Required work:
In the post about the AT&T 3B2 emulator, which platform is the emulator based on?

Reading passage:
====================

Just a general update, I'm still working on my AT&T 3B2 emulator based on the SIMH platform. It lay dormant for almost a year while I was dealing with life matters, but I've recently dived back in with a vengeance.

I'm still desperately seeking any documentation or schematics that anyone might have related to the 3B2. I've scoured the Internet pretty well, so anything that's online I probably already have. I'm hoping that my pleading for docs will eventually uncover some printed documents that aren't yet online. I'm ESPECIALLY interested in the documents "AT&T 3B2 and 3B5 Computer Driver Design Guide" and "AT&T 3B2 Computer Feature Card Interface Design Manual", neither of which appear to be online anywhere. If you have either of them, let's talk -- I just want to scan them, not keep them.

For reference, I'm keeping notes about 3B2 internals here: http://www.loomcom.com/3b2/

Best Wishes,

-Twylo
 
Nice! Could you rebase your source tree to head of SIMH? I hope to restart my work on dmd5620 sim soon, too.

====================

Given data:
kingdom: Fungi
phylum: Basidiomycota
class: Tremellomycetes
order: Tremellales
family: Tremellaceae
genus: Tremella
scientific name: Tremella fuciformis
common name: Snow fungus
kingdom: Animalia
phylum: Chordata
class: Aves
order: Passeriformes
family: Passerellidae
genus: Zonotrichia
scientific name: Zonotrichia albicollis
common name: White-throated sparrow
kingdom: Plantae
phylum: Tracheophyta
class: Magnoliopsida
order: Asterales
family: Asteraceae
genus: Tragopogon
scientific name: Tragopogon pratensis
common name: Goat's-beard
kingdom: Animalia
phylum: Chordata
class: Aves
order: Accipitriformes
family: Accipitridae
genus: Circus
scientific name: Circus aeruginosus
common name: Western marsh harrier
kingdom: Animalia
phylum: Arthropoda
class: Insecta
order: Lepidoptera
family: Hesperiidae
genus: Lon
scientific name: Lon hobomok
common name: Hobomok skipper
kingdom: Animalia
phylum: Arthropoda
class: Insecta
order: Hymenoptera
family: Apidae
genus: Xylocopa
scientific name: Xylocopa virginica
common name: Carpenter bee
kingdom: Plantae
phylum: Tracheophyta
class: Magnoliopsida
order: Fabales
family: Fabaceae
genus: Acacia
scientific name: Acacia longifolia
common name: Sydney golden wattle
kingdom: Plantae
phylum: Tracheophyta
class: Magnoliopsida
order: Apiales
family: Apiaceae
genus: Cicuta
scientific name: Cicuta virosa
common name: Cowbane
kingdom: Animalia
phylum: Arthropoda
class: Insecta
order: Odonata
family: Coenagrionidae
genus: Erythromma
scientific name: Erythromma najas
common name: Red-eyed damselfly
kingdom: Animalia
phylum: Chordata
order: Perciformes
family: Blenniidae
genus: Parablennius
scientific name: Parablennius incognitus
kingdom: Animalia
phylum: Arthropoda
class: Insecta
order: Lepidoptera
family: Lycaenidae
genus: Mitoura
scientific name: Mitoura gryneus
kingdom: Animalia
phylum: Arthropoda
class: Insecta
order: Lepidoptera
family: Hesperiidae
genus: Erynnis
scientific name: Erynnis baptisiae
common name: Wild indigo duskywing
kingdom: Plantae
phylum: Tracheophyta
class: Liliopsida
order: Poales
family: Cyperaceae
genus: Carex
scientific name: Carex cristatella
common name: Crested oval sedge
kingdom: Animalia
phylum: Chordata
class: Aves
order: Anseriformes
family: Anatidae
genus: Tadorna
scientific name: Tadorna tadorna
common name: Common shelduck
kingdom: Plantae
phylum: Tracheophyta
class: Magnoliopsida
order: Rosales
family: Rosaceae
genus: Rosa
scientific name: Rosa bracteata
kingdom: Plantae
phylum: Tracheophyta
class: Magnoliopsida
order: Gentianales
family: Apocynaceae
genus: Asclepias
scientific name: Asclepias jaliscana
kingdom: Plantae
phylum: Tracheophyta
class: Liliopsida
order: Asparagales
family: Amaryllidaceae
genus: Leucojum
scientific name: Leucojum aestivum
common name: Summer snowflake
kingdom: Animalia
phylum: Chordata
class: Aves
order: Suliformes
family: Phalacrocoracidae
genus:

====================

Expected answer:
The SIMH platform.